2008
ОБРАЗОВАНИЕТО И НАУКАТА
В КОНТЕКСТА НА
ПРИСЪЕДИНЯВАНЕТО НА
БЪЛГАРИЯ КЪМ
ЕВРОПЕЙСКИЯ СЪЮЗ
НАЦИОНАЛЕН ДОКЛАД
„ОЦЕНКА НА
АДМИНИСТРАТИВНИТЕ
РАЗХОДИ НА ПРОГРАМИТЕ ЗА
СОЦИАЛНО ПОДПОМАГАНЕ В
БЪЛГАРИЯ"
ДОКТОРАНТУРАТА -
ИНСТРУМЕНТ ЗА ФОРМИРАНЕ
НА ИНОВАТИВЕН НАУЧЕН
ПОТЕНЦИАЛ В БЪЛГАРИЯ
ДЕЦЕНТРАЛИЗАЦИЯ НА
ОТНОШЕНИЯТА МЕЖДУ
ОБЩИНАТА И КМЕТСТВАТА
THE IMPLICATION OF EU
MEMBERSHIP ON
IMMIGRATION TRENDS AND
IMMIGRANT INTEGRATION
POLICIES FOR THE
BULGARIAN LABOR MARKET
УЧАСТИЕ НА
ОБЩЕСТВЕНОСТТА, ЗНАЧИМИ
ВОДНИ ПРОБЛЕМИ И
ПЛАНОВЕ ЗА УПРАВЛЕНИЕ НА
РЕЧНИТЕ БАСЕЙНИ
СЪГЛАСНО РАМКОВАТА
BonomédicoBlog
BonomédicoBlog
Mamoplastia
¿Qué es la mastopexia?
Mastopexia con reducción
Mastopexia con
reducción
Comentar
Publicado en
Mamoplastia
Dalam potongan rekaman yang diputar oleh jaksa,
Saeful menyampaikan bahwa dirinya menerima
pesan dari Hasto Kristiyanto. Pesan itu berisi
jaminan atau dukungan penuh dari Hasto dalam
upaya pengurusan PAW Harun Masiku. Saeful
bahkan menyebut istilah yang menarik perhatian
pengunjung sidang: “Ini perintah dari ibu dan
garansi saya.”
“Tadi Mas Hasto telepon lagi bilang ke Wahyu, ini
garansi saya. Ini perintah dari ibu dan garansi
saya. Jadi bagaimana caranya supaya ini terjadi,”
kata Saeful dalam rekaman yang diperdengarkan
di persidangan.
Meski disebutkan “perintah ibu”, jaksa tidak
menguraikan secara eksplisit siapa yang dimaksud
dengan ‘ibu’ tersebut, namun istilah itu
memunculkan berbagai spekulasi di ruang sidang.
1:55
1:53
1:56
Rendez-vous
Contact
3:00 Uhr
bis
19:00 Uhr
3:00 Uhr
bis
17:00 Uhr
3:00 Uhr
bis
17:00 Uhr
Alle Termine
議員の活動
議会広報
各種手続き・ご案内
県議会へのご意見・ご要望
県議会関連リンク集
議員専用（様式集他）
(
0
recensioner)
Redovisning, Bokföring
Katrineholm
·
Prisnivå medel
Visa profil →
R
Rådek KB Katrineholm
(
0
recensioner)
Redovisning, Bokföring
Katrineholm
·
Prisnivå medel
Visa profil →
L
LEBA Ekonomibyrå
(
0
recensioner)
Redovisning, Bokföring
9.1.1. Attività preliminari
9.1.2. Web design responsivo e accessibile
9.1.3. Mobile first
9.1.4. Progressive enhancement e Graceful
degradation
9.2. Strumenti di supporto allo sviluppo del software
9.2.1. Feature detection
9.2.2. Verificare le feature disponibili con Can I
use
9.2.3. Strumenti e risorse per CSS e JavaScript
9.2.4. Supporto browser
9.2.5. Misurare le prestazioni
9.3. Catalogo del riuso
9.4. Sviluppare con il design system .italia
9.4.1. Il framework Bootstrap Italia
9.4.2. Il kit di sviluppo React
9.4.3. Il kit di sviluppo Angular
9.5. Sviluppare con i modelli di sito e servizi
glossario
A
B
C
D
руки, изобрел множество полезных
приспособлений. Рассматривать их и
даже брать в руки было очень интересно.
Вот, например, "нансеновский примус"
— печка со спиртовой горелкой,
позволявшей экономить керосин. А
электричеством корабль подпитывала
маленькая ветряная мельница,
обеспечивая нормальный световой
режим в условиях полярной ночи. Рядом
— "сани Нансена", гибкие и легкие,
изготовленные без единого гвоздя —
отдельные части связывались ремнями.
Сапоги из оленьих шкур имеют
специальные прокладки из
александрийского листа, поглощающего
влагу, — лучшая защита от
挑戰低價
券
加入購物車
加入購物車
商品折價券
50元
◇ ◇ ◇
Exercise directions: Can you give every line in the listing above as a JSON list of strings, one string per line, with blank lines left out?

Exercise solution:
[
  "2008",
  "ОБРАЗОВАНИЕТО И НАУКАТА",
  "В КОНТЕКСТА НА",
  "ПРИСЪЕДИНЯВАНЕТО НА",
  "БЪЛГАРИЯ КЪМ",
  "ЕВРОПЕЙСКИЯ СЪЮЗ",
  "НАЦИОНАЛЕН ДОКЛАД",
  "„ОЦЕНКА НА",
  "АДМИНИСТРАТИВНИТЕ",
  "РАЗХОДИ НА ПРОГРАМИТЕ ЗА",
  "СОЦИАЛНО ПОДПОМАГАНЕ В",
  "БЪЛГАРИЯ\"",
  "ДОКТОРАНТУРАТА -",
  "ИНСТРУМЕНТ ЗА ФОРМИРАНЕ",
  "НА ИНОВАТИВЕН НАУЧЕН",
  "ПОТЕНЦИАЛ В БЪЛГАРИЯ",
  "ДЕЦЕНТРАЛИЗАЦИЯ НА",
  "ОТНОШЕНИЯТА МЕЖДУ",
  "ОБЩИНАТА И КМЕТСТВАТА",
  "THE IMPLICATION OF EU",
  "MEMBERSHIP ON",
  "IMMIGRATION TRENDS AND",
  "IMMIGRANT INTEGRATION",
  "POLICIES FOR THE",
  "BULGARIAN LABOR MARKET",
  "УЧАСТИЕ НА",
  "ОБЩЕСТВЕНОСТТА, ЗНАЧИМИ",
  "ВОДНИ ПРОБЛЕМИ И",
  "ПЛАНОВЕ ЗА УПРАВЛЕНИЕ НА",
  "РЕЧНИТЕ БАСЕЙНИ",
  "СЪГЛАСНО РАМКОВАТА",
  "BonomédicoBlog",
  "BonomédicoBlog",
  "Mamoplastia",
  "¿Qué es la mastopexia?",
  "Mastopexia con reducción",
  "Mastopexia con",
  "reducción",
  "Comentar",
  "Publicado en",
  "Mamoplastia",
  "Dalam potongan rekaman yang diputar oleh jaksa,",
  "Saeful menyampaikan bahwa dirinya menerima",
  "pesan dari Hasto Kristiyanto. Pesan itu berisi",
  "jaminan atau dukungan penuh dari Hasto dalam",
  "upaya pengurusan PAW Harun Masiku. Saeful",
  "bahkan menyebut istilah yang menarik perhatian",
  "pengunjung sidang: “Ini perintah dari ibu dan",
  "garansi saya.”",
  "“Tadi Mas Hasto telepon lagi bilang ke Wahyu, ini",
  "garansi saya. Ini perintah dari ibu dan garansi",
  "saya. Jadi bagaimana caranya supaya ini terjadi,”",
  "kata Saeful dalam rekaman yang diperdengarkan",
  "di persidangan.",
  "Meski disebutkan “perintah ibu”, jaksa tidak",
  "menguraikan secara eksplisit siapa yang dimaksud",
  "dengan ‘ibu’ tersebut, namun istilah itu",
  "memunculkan berbagai spekulasi di ruang sidang.",
  "1:55",
  "1:53",
  "1:56",
  "Rendez-vous",
  "Contact",
  "3:00 Uhr",
  "bis",
  "19:00 Uhr",
  "3:00 Uhr",
  "bis",
  "17:00 Uhr",
  "3:00 Uhr",
  "bis",
  "17:00 Uhr",
  "Alle Termine",
  "議員の活動",
  "議会広報",
  "各種手続き・ご案内",
  "県議会へのご意見・ご要望",
  "県議会関連リンク集",
  "議員専用（様式集他）",
  "(",
  "0",
  "recensioner)",
  "Redovisning, Bokföring",
  "Katrineholm",
  "·",
  "Prisnivå medel",
  "Visa profil →",
  "R",
  "Rådek KB Katrineholm",
  "(",
  "0",
  "recensioner)",
  "Redovisning, Bokföring",
  "Katrineholm",
  "·",
  "Prisnivå medel",
  "Visa profil →",
  "L",
  "LEBA Ekonomibyrå",
  "(",
  "0",
  "recensioner)",
  "Redovisning, Bokföring",
  "9.1.1. Attività preliminari",
  "9.1.2. Web design responsivo e accessibile",
  "9.1.3. Mobile first",
  "9.1.4. Progressive enhancement e Graceful",
  "degradation",
  "9.2. Strumenti di supporto allo sviluppo del software",
  "9.2.1. Feature detection",
  "9.2.2. Verificare le feature disponibili con Can I",
  "use",
  "9.2.3. Strumenti e risorse per CSS e JavaScript",
  "9.2.4. Supporto browser",
  "9.2.5. Misurare le prestazioni",
  "9.3. Catalogo del riuso",
  "9.4. Sviluppare con il design system .italia",
  "9.4.1. Il framework Bootstrap Italia",
  "9.4.2. Il kit di sviluppo React",
  "9.4.3. Il kit di sviluppo Angular",
  "9.5. Sviluppare con i modelli di sito e servizi",
  "glossario",
  "A",
  "B",
  "C",
  "D",
  "руки, изобрел множество полезных",
  "приспособлений. Рассматривать их и",
  "даже брать в руки было очень интересно.",
  "Вот, например, \"нансеновский примус\"",
  "— печка со спиртовой горелкой,",
  "позволявшей экономить керосин. А",
  "электричеством корабль подпитывала",
  "маленькая ветряная мельница,",
  "обеспечивая нормальный световой",
  "режим в условиях полярной ночи. Рядом",
  "— \"сани Нансена\", гибкие и легкие,",
  "изготовленные без единого гвоздя —",
  "отдельные части связывались ремнями.",
  "Сапоги из оленьих шкур имеют",
  "специальные прокладки из",
  "александрийского листа, поглощающего",
  "влагу, — лучшая защита от",
  "挑戰低價",
  "券",
  "加入購物車",
  "加入購物車",
  "商品折價券",
  "50元"
]